Find the string "Springer" in the entries and copy each line that has it.
### Data to examine ###
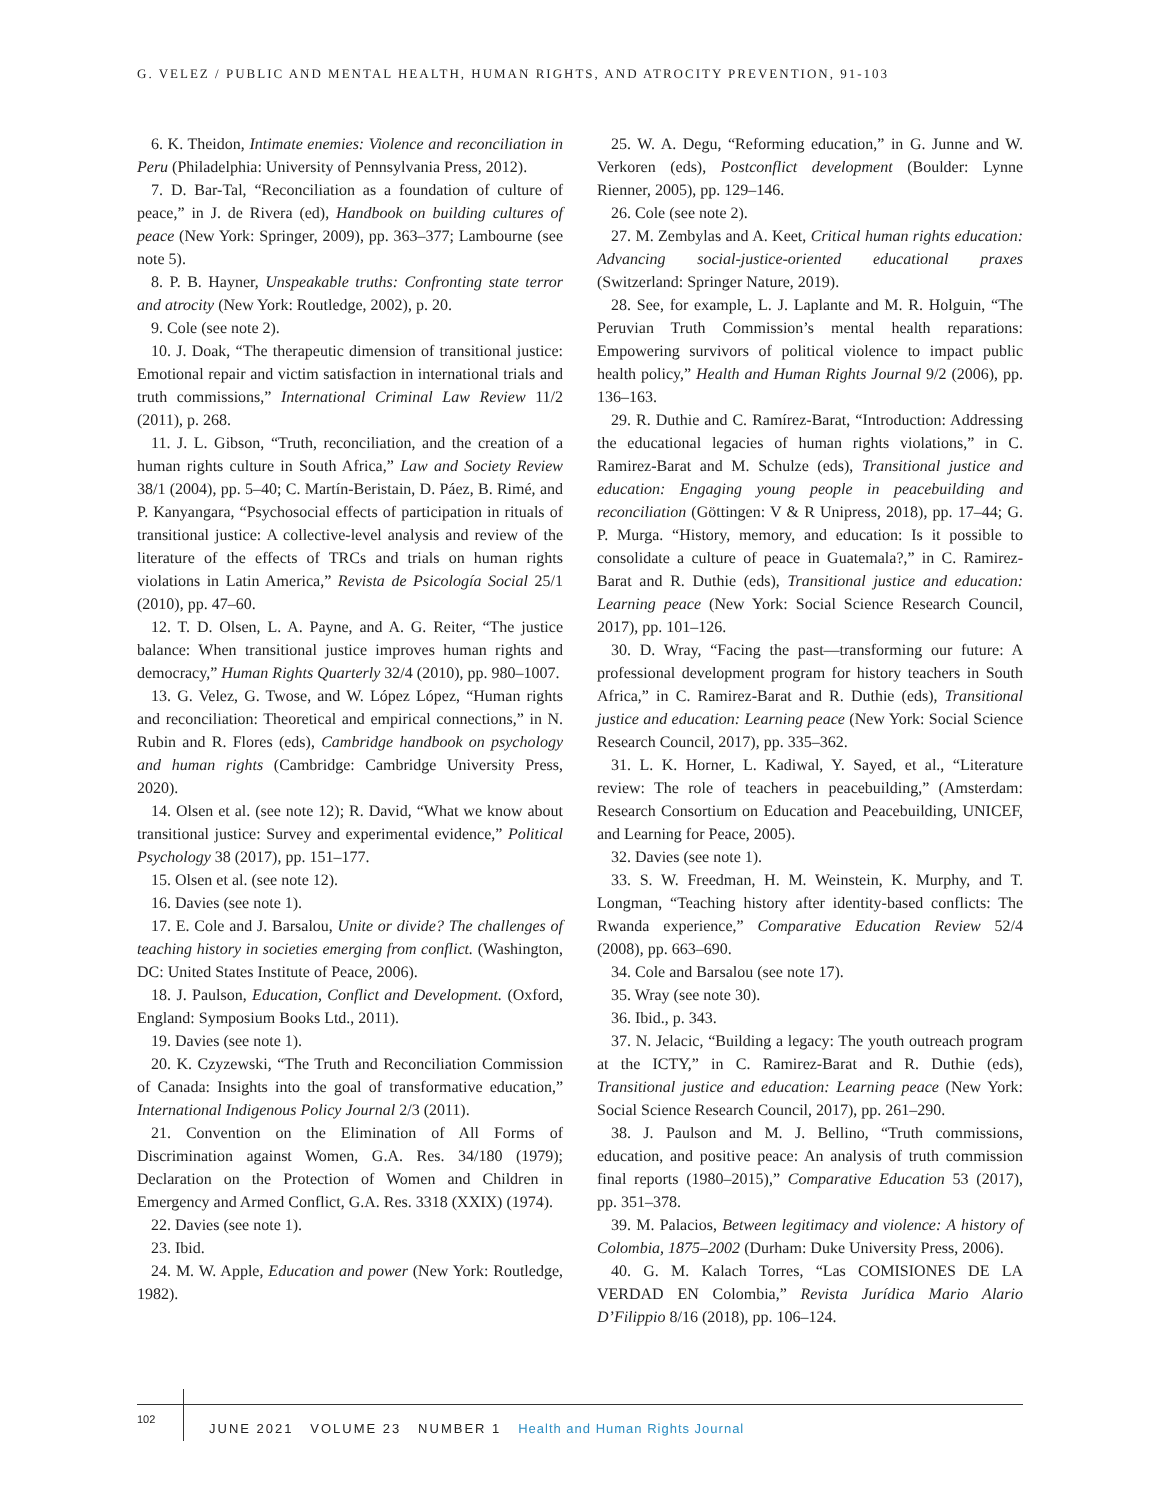G. VELEZ / PUBLIC AND MENTAL HEALTH, HUMAN RIGHTS, AND ATROCITY PREVENTION, 91-103
6. K. Theidon, Intimate enemies: Violence and reconciliation in Peru (Philadelphia: University of Pennsylvania Press, 2012).
7. D. Bar-Tal, “Reconciliation as a foundation of culture of peace,” in J. de Rivera (ed), Handbook on building cultures of peace (New York: Springer, 2009), pp. 363–377; Lambourne (see note 5).
8. P. B. Hayner, Unspeakable truths: Confronting state terror and atrocity (New York: Routledge, 2002), p. 20.
9. Cole (see note 2).
10. J. Doak, “The therapeutic dimension of transitional justice: Emotional repair and victim satisfaction in international trials and truth commissions,” International Criminal Law Review 11/2 (2011), p. 268.
11. J. L. Gibson, “Truth, reconciliation, and the creation of a human rights culture in South Africa,” Law and Society Review 38/1 (2004), pp. 5–40; C. Martín-Beristain, D. Páez, B. Rimé, and P. Kanyangara, “Psychosocial effects of participation in rituals of transitional justice: A collective-level analysis and review of the literature of the effects of TRCs and trials on human rights violations in Latin America,” Revista de Psicología Social 25/1 (2010), pp. 47–60.
12. T. D. Olsen, L. A. Payne, and A. G. Reiter, “The justice balance: When transitional justice improves human rights and democracy,” Human Rights Quarterly 32/4 (2010), pp. 980–1007.
13. G. Velez, G. Twose, and W. López López, “Human rights and reconciliation: Theoretical and empirical connections,” in N. Rubin and R. Flores (eds), Cambridge handbook on psychology and human rights (Cambridge: Cambridge University Press, 2020).
14. Olsen et al. (see note 12); R. David, “What we know about transitional justice: Survey and experimental evidence,” Political Psychology 38 (2017), pp. 151–177.
15. Olsen et al. (see note 12).
16. Davies (see note 1).
17. E. Cole and J. Barsalou, Unite or divide? The challenges of teaching history in societies emerging from conflict. (Washington, DC: United States Institute of Peace, 2006).
18. J. Paulson, Education, Conflict and Development. (Oxford, England: Symposium Books Ltd., 2011).
19. Davies (see note 1).
20. K. Czyzewski, “The Truth and Reconciliation Commission of Canada: Insights into the goal of transformative education,” International Indigenous Policy Journal 2/3 (2011).
21. Convention on the Elimination of All Forms of Discrimination against Women, G.A. Res. 34/180 (1979); Declaration on the Protection of Women and Children in Emergency and Armed Conflict, G.A. Res. 3318 (XXIX) (1974).
22. Davies (see note 1).
23. Ibid.
24. M. W. Apple, Education and power (New York: Routledge, 1982).
25. W. A. Degu, “Reforming education,” in G. Junne and W. Verkoren (eds), Postconflict development (Boulder: Lynne Rienner, 2005), pp. 129–146.
26. Cole (see note 2).
27. M. Zembylas and A. Keet, Critical human rights education: Advancing social-justice-oriented educational praxes (Switzerland: Springer Nature, 2019).
28. See, for example, L. J. Laplante and M. R. Holguin, “The Peruvian Truth Commission’s mental health reparations: Empowering survivors of political violence to impact public health policy,” Health and Human Rights Journal 9/2 (2006), pp. 136–163.
29. R. Duthie and C. Ramírez-Barat, “Introduction: Addressing the educational legacies of human rights violations,” in C. Ramirez-Barat and M. Schulze (eds), Transitional justice and education: Engaging young people in peacebuilding and reconciliation (Göttingen: V & R Unipress, 2018), pp. 17–44; G. P. Murga. “History, memory, and education: Is it possible to consolidate a culture of peace in Guatemala?,” in C. Ramirez-Barat and R. Duthie (eds), Transitional justice and education: Learning peace (New York: Social Science Research Council, 2017), pp. 101–126.
30. D. Wray, “Facing the past—transforming our future: A professional development program for history teachers in South Africa,” in C. Ramirez-Barat and R. Duthie (eds), Transitional justice and education: Learning peace (New York: Social Science Research Council, 2017), pp. 335–362.
31. L. K. Horner, L. Kadiwal, Y. Sayed, et al., “Literature review: The role of teachers in peacebuilding,” (Amsterdam: Research Consortium on Education and Peacebuilding, UNICEF, and Learning for Peace, 2005).
32. Davies (see note 1).
33. S. W. Freedman, H. M. Weinstein, K. Murphy, and T. Longman, “Teaching history after identity-based conflicts: The Rwanda experience,” Comparative Education Review 52/4 (2008), pp. 663–690.
34. Cole and Barsalou (see note 17).
35. Wray (see note 30).
36. Ibid., p. 343.
37. N. Jelacic, “Building a legacy: The youth outreach program at the ICTY,” in C. Ramirez-Barat and R. Duthie (eds), Transitional justice and education: Learning peace (New York: Social Science Research Council, 2017), pp. 261–290.
38. J. Paulson and M. J. Bellino, “Truth commissions, education, and positive peace: An analysis of truth commission final reports (1980–2015),” Comparative Education 53 (2017), pp. 351–378.
39. M. Palacios, Between legitimacy and violence: A history of Colombia, 1875–2002 (Durham: Duke University Press, 2006).
40. G. M. Kalach Torres, “Las COMISIONES DE LA VERDAD EN Colombia,” Revista Jurídica Mario Alario D’Filippio 8/16 (2018), pp. 106–124.
102
JUNE 2021 VOLUME 23 NUMBER 1 Health and Human Rights Journal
###
Answer section ▸
7. D. Bar-Tal, “Reconciliation as a foundation of culture of peace,” in J. de Rivera (ed), Handbook on building cultures of peace (New York: Springer, 2009), pp. 363–377; Lambourne (see note 5).
27. M. Zembylas and A. Keet, Critical human rights education: Advancing social-justice-oriented educational praxes (Switzerland: Springer Nature, 2019).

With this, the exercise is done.